→ Required action
In the entries below, find each line with the word "запись" and pull it out.

→ Task input
+---+

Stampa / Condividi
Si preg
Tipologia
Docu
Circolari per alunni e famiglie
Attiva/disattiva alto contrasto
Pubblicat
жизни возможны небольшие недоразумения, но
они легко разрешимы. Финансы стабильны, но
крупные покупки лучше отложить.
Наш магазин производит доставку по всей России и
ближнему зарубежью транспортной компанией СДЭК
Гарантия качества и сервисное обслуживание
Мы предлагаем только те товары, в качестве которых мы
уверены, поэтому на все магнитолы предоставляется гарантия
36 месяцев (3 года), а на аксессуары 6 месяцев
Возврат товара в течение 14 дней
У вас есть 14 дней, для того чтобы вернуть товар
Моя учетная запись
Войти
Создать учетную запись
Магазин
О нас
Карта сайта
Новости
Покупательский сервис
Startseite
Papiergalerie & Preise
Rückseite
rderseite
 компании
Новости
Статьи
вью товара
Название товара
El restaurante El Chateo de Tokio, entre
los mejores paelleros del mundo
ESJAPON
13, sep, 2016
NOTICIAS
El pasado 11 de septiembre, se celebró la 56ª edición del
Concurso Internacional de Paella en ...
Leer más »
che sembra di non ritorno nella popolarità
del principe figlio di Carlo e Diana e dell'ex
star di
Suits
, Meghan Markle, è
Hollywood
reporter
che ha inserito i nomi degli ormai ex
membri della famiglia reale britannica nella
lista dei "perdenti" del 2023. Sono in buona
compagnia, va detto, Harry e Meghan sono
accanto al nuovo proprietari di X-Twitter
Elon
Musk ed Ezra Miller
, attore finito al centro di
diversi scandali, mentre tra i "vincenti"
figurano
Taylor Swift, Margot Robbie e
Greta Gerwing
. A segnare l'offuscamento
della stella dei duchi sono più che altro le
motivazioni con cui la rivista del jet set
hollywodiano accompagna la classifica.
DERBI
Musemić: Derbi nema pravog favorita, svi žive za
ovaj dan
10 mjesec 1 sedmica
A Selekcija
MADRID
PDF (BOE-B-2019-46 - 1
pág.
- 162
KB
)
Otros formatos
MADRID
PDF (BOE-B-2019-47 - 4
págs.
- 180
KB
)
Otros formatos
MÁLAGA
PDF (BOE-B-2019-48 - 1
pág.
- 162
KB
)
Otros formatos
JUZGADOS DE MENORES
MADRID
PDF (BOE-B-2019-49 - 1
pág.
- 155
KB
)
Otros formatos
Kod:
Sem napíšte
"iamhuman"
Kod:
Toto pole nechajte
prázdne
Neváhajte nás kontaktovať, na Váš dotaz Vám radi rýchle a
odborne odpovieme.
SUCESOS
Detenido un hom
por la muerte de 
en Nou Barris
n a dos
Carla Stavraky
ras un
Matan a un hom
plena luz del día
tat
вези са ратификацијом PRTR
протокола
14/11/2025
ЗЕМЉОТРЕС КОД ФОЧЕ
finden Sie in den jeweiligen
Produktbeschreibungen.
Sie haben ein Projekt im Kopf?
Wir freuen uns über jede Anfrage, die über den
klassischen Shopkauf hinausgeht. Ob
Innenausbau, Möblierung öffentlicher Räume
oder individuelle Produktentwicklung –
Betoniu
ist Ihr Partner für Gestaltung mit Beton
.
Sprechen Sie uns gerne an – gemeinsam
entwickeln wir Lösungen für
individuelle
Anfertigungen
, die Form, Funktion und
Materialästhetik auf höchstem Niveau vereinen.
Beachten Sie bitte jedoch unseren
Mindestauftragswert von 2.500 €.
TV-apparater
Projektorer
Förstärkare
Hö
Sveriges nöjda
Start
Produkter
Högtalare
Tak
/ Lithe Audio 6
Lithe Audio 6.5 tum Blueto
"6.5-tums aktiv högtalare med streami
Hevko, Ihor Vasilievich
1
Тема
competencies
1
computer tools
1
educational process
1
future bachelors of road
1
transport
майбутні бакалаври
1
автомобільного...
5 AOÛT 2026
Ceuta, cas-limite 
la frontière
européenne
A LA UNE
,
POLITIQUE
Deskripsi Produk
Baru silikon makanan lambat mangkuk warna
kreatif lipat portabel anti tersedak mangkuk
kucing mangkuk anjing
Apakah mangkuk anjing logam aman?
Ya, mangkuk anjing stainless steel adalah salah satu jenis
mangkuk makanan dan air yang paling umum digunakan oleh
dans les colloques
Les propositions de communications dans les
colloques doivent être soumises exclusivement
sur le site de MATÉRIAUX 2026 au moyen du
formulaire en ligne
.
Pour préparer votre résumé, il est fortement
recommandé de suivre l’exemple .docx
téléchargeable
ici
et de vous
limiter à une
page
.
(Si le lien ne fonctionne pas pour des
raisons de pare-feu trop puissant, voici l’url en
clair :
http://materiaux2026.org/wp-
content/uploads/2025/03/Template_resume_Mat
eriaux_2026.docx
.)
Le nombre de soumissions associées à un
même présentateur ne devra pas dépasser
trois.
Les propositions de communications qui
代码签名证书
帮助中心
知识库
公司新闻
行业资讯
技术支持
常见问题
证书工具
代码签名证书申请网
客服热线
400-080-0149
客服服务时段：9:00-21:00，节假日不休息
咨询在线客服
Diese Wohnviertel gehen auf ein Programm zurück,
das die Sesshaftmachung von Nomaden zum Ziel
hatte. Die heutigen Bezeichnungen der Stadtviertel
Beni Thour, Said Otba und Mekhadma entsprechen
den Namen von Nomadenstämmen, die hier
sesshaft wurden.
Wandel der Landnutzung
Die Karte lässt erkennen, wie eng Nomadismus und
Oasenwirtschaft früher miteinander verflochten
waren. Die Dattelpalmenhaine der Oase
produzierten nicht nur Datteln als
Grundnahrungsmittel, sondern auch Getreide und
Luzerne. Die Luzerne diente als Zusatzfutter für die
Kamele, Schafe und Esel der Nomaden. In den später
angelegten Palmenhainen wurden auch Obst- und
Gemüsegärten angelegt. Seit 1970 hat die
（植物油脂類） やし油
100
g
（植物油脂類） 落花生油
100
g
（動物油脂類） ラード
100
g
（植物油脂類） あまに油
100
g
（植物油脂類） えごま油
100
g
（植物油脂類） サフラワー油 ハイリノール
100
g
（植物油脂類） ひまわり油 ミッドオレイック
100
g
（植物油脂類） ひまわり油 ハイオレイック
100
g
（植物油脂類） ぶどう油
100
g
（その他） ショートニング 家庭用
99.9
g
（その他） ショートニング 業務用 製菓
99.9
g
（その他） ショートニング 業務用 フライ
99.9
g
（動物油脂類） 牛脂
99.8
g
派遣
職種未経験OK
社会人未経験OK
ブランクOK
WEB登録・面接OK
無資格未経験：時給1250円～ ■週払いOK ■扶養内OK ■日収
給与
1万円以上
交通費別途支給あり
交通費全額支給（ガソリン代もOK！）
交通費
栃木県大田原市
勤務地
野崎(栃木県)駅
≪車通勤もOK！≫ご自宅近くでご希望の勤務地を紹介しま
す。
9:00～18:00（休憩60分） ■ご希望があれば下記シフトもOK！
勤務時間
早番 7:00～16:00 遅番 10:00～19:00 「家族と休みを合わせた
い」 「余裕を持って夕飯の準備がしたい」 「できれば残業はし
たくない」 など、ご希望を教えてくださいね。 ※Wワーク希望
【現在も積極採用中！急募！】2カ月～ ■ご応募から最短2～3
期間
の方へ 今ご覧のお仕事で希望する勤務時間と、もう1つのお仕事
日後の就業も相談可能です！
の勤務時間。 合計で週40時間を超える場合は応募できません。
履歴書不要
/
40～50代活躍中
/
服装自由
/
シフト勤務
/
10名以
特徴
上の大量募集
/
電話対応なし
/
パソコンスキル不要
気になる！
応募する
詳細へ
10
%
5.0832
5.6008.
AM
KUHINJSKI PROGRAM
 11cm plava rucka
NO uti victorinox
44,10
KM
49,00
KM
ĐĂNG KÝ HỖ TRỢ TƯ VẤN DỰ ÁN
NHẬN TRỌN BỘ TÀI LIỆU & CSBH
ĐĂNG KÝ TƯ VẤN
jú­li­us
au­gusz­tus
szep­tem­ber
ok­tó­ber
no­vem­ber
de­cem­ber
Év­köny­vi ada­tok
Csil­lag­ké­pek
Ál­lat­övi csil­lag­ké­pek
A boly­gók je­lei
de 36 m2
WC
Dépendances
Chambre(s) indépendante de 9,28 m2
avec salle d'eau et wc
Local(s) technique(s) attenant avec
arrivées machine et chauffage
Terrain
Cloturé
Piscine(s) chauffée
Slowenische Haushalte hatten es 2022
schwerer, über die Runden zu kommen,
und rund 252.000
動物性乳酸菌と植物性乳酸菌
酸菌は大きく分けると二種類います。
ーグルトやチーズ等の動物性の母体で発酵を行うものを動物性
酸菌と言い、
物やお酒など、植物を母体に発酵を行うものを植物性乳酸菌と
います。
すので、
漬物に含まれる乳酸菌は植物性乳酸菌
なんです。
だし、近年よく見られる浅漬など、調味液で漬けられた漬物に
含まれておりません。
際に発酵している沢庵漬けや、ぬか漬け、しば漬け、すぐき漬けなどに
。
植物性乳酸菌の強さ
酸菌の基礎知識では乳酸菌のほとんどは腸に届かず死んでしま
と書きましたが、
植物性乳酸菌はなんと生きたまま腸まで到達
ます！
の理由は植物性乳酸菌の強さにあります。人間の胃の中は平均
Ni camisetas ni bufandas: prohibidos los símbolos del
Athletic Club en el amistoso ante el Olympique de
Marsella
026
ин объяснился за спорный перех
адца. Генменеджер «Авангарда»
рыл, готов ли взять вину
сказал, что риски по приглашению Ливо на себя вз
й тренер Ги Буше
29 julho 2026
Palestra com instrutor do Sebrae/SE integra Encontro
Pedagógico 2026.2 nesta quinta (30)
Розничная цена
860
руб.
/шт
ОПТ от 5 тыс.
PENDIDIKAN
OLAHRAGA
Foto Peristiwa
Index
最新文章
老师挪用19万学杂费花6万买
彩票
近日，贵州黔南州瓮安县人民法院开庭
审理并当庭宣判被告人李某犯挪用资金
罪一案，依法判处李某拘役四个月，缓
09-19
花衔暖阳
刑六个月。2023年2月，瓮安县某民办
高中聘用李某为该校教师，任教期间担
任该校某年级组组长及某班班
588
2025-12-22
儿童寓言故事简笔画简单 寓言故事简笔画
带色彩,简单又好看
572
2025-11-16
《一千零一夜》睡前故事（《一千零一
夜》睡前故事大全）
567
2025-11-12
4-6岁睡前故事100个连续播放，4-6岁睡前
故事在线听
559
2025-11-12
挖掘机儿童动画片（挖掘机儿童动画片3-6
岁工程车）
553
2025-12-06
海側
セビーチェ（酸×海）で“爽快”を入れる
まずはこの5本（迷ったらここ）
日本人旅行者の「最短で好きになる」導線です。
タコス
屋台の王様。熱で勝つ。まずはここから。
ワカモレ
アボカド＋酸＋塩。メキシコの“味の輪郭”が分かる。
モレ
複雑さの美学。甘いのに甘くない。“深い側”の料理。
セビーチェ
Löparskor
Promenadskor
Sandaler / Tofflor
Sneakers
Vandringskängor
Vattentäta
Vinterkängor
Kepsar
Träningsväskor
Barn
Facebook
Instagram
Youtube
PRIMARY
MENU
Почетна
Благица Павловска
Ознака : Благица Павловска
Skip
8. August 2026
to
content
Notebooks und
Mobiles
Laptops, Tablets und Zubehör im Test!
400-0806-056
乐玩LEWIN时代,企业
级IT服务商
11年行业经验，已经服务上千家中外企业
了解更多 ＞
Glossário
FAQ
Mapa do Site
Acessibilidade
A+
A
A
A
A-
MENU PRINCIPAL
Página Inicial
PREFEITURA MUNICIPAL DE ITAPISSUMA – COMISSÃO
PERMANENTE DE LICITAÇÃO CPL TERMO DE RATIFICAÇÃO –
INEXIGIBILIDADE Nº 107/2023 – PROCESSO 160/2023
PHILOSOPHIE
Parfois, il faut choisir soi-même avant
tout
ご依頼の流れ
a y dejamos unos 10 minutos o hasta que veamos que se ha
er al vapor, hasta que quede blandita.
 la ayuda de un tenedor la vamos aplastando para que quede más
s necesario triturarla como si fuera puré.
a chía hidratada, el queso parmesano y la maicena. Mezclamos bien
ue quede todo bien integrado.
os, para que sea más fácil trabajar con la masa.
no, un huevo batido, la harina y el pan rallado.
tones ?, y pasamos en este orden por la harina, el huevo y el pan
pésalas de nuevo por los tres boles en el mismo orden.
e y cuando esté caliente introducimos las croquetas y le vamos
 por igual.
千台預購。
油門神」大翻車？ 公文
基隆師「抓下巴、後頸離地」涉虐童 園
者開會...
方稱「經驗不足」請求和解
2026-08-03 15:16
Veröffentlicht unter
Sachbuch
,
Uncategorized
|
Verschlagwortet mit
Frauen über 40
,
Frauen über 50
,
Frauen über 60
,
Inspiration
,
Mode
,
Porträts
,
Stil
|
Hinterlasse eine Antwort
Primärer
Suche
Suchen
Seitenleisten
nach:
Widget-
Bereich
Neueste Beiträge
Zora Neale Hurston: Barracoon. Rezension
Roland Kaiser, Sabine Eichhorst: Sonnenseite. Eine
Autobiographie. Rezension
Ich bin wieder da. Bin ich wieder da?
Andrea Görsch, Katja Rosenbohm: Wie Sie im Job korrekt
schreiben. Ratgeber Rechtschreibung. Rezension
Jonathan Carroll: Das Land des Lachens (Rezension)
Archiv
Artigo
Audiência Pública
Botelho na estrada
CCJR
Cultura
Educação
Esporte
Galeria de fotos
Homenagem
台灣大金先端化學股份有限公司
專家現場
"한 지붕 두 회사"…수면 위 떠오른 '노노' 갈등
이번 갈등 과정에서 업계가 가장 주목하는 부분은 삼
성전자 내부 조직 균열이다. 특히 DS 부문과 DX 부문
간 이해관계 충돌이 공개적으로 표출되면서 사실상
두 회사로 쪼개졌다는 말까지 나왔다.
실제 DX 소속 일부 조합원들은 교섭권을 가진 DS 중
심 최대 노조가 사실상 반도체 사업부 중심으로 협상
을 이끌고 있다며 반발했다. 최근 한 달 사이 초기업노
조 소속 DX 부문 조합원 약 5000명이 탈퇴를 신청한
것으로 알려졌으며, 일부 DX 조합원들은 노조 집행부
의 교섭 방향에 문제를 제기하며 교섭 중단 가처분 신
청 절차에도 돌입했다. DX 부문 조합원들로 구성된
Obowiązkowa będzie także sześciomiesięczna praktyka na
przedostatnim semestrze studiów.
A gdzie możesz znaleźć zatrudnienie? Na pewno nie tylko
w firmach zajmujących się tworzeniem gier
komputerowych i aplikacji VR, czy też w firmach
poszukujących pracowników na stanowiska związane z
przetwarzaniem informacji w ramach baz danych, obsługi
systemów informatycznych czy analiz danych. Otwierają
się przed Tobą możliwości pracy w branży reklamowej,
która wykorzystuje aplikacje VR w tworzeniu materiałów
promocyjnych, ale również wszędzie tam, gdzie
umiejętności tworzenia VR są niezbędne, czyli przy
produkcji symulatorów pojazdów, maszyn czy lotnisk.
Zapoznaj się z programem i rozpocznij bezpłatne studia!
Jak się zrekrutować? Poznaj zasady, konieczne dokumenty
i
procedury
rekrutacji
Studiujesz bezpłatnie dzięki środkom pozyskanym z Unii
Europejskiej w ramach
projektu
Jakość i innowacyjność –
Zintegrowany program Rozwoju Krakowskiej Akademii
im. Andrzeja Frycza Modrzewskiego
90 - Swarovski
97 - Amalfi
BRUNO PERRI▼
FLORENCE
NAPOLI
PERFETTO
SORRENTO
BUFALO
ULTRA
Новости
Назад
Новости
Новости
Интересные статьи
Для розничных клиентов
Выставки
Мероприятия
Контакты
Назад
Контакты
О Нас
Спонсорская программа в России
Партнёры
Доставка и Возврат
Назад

+---+

→ Written response
Моя учетная запись
Создать учетную запись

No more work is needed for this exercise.